Bonnes pratiques pour éviter les erreurs
- Conservez tous vos contrats de mission et relevés d’heures.
- Vérifiez que toutes les primes dues apparaissent dans votre brut.
- Confirmez si l’IFM est applicable à votre situation.
- Contrôlez l’assiette de l’indemnité de congés payés, pas seulement le montant final.
- Comparez votre bulletin avec une simulation indépendante comme celle proposée sur cette page.
Sources officielles utiles
Pour approfondir le sujet, vous pouvez consulter les ressources institutionnelles suivantes :
- Service-Public.fr : règles applicables au travail temporaire
- travail-emploi.gouv.fr : contrat de travail temporaire
- economie.gouv.fr : informations sur le travail temporaire
En résumé
Le calcul indemnité de congés payés intérim repose le plus souvent sur une logique simple : prendre la rémunération brute totale due pour la mission, intégrer l’indemnité de fin de mission lorsqu’elle est applicable, puis appliquer le taux de 10 %. En apparence, la formule est facile. En pratique, tout l’enjeu consiste à déterminer la bonne assiette de calcul. C’est là que se jouent les différences entre une simple estimation et une vérification de paie précise.

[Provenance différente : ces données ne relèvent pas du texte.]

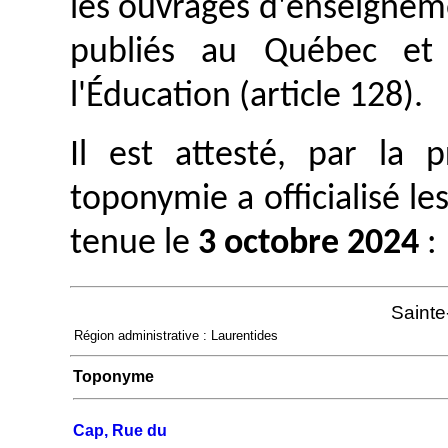
les ouvrages d'enseignem
publiés au Québec et 
l'Éducation (article 128).
Il est attesté, par la
toponymie a officialisé le
tenue le
3 octobre 2024
:
Saint
Région administrative : Laurentides
Toponyme
Cap, Rue du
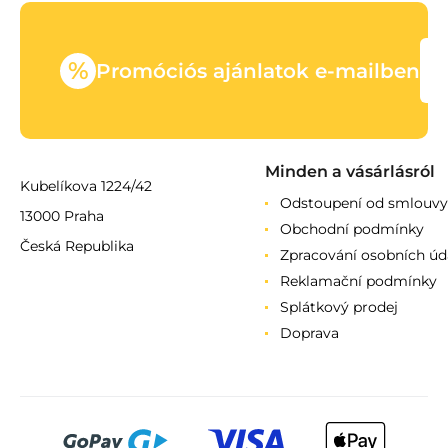
%
Promóciós ajánlatok e-mailben
Minden a vásárlásról
Kubelíkova 1224/42
Odstoupení od smlouvy
13000 Praha
Obchodní podmínky
Česká Republika
Zpracování osobních úd
Reklamační podmínky
Splátkový prodej
Doprava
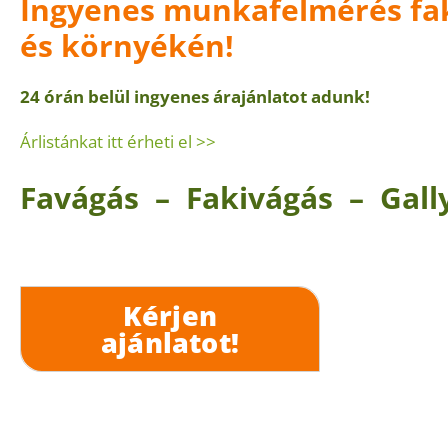
Ingyenes munkafelmérés fa
és környékén!
24 órán belül ingyenes árajánlatot adunk!
Árlistánkat itt érheti el >>
Favágás – Fakivágás – Gall
Kérjen
ajánlatot!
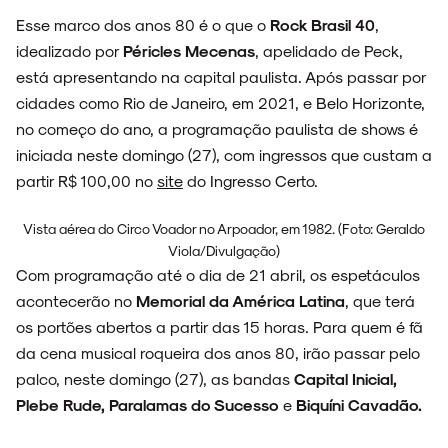
Esse marco dos anos 80 é o que o
Rock Brasil 40
,
idealizado por
Péricles Mecenas
, apelidado de Peck,
está apresentando na capital paulista. Após passar por
ESPECIAIS
cidades como Rio de Janeiro, em 2021, e Belo Horizonte,
no começo do ano, a programação paulista de shows é
iniciada neste domingo (27), com ingressos que custam a
partir R$ 100,00 no
site
do Ingresso Certo.
FAIXA A FAIXA
Vista aérea do Circo Voador no Arpoador, em 1982. (Foto: Geraldo
Viola/Divulgação)
Com programação até o dia de 21 abril, os espetáculos
acontecerão no
Memorial da América Latina
, que terá
NOVIDADES
os portões abertos a partir das 15 horas. Para quem é fã
da cena musical roqueira dos anos 80, irão passar pelo
palco, neste domingo (27), as bandas
Capital Inicial,
Plebe Rude,
Paralamas do Sucesso
e
Biquíni Cavadão.
NOIZE RECORD CLUB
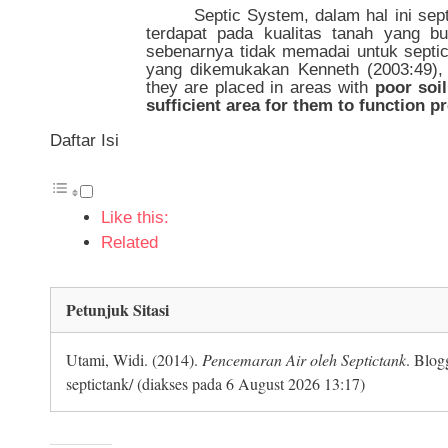
Septic System, dalam hal ini sep
terdapat pada kualitas tanah yang bu
sebenarnya tidak memadai untuk septic
yang dikemukakan Kenneth (2003:49),
they are placed in areas with
poor soi
sufficient area for them to function p
Daftar Isi
Like this:
Related
Petunjuk Sitasi
Utami, Widi. (2014).
Pencemaran Air oleh Septictank
. Blog
septictank/ (diakses pada 6 August 2026 13:17)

Si vous êtes intérimaire, utilisez le simulateur pour obtenir un ordre de grandeur rapide et crédible. Si vous êtes recruteur, gestionnaire de paie ou responsable RH, servez-vous de cette page comme base pédagogique pour expliquer à vos équipes la mécanique de calcul. Dans tous les cas, gardez à l’esprit qu’un bulletin de paie se contrôle ligne par ligne, en tenant compte des spécificités du contrat, des primes et des conditions de fin de mission.